• [Dataset entries]

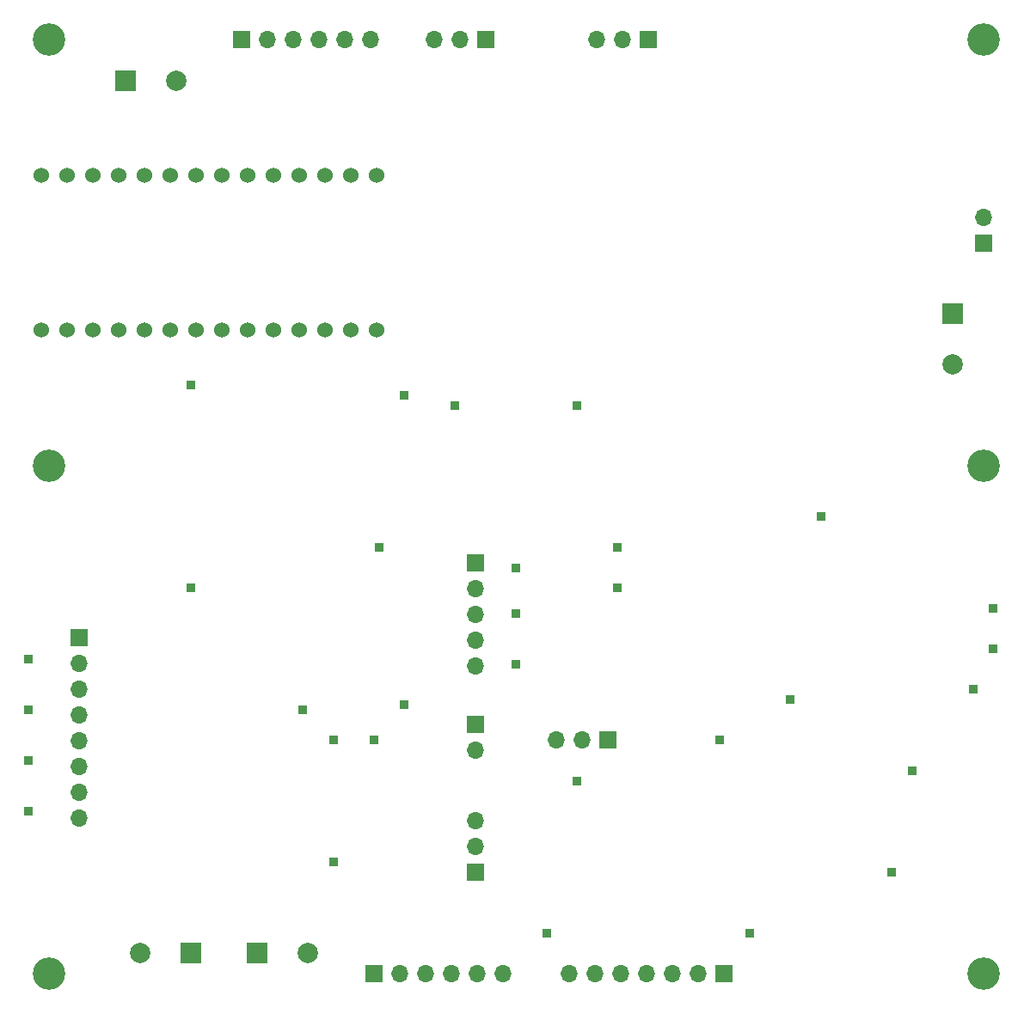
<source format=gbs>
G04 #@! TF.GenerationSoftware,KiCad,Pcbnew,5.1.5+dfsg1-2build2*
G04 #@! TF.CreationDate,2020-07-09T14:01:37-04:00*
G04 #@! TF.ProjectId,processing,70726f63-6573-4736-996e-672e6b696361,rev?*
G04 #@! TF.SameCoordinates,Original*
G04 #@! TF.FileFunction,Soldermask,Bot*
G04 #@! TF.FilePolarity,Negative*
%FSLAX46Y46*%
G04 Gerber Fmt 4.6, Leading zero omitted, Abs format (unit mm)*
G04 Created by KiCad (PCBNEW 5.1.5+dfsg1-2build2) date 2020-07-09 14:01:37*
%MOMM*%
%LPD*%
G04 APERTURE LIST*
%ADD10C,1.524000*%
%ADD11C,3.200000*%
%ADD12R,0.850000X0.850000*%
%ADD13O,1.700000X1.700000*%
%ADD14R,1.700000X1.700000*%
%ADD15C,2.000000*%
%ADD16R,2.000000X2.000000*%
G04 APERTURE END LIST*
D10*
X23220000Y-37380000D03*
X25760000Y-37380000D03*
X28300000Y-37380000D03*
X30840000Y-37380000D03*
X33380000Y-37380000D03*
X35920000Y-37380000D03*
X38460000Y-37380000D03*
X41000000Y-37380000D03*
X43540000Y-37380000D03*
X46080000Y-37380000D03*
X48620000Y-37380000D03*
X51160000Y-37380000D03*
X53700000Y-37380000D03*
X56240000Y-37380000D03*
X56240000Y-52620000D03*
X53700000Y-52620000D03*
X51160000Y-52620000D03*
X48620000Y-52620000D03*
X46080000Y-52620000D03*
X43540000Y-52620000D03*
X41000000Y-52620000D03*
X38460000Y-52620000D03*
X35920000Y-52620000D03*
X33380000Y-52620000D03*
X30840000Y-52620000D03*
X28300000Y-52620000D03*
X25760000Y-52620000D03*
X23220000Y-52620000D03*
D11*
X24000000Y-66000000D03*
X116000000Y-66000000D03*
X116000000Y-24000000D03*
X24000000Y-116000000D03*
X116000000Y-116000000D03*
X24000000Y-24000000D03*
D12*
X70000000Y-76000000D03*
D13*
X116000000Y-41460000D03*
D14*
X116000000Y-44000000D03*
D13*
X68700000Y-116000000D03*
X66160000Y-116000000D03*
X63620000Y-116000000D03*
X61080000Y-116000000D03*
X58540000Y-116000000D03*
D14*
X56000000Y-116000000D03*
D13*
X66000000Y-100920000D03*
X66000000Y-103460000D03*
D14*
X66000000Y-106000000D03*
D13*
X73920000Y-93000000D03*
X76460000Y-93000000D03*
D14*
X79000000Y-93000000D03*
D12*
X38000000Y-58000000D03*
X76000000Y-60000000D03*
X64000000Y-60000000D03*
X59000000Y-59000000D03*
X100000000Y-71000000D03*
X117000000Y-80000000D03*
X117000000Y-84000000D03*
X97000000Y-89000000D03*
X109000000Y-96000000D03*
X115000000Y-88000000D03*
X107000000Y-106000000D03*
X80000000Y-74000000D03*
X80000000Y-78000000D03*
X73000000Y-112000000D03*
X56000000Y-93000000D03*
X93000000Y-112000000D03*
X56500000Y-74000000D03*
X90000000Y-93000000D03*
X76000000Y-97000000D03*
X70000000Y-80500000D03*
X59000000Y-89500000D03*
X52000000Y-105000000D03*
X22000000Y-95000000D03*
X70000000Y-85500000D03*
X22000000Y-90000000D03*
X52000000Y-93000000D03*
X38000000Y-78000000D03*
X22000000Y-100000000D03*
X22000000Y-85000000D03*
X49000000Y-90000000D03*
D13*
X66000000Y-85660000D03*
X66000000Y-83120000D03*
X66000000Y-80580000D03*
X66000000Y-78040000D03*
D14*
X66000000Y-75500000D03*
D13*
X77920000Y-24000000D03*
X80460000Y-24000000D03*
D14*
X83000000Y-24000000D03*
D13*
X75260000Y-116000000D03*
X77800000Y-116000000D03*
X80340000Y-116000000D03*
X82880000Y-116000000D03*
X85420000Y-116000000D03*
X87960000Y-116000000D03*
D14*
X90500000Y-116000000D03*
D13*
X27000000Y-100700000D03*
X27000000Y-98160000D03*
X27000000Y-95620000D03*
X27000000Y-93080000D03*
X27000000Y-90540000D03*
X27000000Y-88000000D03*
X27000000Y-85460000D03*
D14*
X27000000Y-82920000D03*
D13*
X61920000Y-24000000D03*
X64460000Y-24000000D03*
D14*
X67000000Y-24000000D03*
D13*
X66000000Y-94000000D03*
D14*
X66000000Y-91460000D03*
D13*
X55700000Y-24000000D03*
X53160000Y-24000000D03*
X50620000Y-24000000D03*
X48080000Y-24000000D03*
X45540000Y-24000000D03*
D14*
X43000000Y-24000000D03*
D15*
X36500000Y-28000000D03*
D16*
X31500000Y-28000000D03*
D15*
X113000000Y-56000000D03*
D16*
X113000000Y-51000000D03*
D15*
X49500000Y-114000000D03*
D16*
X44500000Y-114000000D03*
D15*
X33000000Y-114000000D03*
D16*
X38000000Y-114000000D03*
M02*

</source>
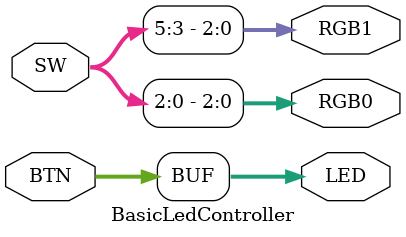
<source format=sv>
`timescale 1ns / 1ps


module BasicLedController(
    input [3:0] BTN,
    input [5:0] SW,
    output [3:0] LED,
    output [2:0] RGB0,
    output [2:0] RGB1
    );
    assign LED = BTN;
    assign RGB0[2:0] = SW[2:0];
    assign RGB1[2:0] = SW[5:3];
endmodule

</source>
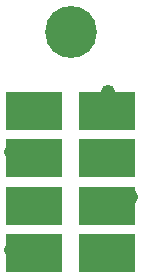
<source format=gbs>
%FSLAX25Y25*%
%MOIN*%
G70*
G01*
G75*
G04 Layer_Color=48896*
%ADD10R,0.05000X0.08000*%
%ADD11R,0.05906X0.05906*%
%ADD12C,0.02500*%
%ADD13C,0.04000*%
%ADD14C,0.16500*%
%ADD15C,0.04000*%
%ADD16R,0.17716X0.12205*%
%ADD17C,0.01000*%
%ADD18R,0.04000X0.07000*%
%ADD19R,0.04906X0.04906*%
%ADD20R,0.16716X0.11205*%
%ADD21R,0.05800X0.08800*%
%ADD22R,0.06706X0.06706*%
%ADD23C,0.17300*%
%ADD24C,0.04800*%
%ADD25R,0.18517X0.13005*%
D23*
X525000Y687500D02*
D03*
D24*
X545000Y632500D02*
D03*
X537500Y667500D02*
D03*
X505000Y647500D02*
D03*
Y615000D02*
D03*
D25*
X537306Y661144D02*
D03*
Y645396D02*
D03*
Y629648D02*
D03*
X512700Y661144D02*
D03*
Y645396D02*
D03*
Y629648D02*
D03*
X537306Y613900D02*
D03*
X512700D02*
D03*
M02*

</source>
...
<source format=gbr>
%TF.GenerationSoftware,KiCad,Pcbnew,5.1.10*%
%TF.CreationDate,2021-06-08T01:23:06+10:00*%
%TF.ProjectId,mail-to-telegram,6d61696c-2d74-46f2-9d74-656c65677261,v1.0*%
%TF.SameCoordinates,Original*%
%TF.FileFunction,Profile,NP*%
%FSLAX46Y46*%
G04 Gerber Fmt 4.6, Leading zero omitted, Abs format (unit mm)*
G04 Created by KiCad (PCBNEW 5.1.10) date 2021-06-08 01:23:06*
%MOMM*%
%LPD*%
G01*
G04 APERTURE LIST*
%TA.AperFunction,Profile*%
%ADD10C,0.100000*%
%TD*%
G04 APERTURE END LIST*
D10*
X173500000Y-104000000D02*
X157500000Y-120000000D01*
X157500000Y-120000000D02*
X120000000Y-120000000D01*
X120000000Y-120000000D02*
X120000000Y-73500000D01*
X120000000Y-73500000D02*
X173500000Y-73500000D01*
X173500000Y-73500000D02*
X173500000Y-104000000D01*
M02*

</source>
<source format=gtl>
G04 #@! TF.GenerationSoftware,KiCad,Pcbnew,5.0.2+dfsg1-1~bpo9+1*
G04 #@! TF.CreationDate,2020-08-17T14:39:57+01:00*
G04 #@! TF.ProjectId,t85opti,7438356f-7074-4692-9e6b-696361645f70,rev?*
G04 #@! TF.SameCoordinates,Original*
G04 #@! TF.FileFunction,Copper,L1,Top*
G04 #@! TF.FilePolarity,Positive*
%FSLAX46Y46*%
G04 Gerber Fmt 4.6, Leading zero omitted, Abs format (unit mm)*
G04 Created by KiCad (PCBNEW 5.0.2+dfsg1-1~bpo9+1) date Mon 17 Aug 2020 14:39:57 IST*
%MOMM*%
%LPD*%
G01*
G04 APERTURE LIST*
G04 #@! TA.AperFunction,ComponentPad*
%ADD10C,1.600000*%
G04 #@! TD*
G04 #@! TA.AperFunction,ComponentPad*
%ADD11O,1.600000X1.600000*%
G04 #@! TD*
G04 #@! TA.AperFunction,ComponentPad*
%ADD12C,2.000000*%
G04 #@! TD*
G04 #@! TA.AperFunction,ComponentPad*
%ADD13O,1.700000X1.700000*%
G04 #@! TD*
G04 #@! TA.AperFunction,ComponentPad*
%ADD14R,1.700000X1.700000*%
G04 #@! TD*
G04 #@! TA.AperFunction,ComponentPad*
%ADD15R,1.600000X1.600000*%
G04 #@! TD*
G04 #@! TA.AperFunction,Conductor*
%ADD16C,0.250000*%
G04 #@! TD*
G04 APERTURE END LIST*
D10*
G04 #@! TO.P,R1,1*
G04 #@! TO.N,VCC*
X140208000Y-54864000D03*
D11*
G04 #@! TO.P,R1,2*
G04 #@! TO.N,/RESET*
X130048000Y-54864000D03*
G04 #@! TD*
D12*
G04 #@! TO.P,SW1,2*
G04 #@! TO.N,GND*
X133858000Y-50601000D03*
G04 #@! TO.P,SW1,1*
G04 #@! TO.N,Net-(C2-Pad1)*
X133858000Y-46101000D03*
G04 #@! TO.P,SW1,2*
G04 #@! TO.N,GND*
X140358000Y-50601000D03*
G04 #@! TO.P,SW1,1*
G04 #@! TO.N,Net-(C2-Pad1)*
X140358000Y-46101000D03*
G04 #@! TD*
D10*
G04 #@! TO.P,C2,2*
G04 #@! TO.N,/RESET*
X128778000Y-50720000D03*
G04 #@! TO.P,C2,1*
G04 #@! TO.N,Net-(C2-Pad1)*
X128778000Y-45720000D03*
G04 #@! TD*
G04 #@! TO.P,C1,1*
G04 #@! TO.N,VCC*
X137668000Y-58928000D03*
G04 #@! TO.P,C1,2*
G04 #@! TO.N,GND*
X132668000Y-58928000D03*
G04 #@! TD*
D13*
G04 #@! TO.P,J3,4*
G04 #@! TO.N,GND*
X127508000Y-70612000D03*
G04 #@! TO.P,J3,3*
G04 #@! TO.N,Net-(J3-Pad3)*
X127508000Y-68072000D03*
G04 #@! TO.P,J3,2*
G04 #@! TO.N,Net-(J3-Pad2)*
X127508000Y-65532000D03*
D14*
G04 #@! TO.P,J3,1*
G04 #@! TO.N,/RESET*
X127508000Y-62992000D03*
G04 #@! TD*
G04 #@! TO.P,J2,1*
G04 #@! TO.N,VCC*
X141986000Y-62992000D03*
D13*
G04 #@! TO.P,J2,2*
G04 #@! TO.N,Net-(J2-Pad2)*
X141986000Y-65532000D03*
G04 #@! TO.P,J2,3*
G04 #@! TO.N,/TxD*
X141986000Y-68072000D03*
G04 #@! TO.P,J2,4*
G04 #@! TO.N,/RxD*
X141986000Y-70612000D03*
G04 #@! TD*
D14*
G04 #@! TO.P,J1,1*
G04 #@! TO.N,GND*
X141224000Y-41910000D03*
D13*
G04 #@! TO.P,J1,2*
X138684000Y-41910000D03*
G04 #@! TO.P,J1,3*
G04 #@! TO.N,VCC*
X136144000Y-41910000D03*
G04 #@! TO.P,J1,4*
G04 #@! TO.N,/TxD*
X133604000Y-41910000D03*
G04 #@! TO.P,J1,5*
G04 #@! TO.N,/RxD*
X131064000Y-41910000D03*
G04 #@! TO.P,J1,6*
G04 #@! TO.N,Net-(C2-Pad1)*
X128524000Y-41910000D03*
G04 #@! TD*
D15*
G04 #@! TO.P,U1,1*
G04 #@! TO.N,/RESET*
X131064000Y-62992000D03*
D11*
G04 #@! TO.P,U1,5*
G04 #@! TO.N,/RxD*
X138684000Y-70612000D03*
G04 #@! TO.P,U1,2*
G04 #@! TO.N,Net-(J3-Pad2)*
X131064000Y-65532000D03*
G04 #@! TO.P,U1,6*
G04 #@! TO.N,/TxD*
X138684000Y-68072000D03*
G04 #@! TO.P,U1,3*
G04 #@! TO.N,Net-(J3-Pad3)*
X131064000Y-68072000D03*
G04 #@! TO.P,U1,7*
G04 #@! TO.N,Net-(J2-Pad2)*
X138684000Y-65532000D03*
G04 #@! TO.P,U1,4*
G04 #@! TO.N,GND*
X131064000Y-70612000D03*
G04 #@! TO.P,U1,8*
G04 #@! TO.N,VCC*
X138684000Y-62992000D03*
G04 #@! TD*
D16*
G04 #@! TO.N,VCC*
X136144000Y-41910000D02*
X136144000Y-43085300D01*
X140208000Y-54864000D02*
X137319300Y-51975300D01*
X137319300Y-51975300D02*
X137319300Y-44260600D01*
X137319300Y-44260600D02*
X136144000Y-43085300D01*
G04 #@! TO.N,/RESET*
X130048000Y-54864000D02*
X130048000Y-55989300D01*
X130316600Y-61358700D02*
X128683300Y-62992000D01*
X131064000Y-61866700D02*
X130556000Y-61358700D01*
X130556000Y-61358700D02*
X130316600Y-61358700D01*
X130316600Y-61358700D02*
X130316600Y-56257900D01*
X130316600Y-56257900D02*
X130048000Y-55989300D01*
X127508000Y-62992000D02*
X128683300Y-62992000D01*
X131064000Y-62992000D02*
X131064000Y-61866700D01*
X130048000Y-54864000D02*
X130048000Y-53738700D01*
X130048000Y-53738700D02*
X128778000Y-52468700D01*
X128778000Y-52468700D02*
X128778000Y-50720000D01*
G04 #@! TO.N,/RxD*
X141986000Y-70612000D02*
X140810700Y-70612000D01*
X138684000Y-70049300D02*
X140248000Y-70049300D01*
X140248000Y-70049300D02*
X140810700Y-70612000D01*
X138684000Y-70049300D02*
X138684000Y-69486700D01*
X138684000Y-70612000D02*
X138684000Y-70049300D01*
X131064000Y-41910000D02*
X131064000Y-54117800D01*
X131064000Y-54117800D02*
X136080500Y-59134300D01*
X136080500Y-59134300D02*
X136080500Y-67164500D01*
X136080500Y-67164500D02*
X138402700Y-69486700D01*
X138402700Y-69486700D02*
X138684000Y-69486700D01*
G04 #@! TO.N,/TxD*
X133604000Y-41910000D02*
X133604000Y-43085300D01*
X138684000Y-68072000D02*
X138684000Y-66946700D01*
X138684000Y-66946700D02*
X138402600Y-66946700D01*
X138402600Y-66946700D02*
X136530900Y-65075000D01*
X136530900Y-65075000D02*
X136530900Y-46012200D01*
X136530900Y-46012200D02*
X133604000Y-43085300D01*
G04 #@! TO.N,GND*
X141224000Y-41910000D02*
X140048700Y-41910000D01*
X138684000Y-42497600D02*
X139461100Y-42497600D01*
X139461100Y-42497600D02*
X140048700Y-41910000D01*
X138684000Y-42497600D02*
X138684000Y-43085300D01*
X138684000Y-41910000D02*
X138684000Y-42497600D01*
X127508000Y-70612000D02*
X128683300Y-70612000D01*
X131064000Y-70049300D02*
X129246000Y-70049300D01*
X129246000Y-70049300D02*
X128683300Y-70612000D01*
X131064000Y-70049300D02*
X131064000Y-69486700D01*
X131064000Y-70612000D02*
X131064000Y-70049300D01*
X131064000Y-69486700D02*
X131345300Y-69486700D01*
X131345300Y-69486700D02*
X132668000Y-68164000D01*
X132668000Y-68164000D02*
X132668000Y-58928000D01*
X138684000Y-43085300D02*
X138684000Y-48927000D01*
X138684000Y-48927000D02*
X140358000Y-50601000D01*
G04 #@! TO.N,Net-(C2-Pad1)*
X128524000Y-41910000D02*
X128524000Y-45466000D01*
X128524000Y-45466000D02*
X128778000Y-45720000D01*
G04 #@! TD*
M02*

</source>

• [Your goal] In the entries above, find each line that has the word "output". Copy it.

• [Solved exercise]
    output [3:0] LED,
    output [2:0] RGB0,
    output [2:0] RGB1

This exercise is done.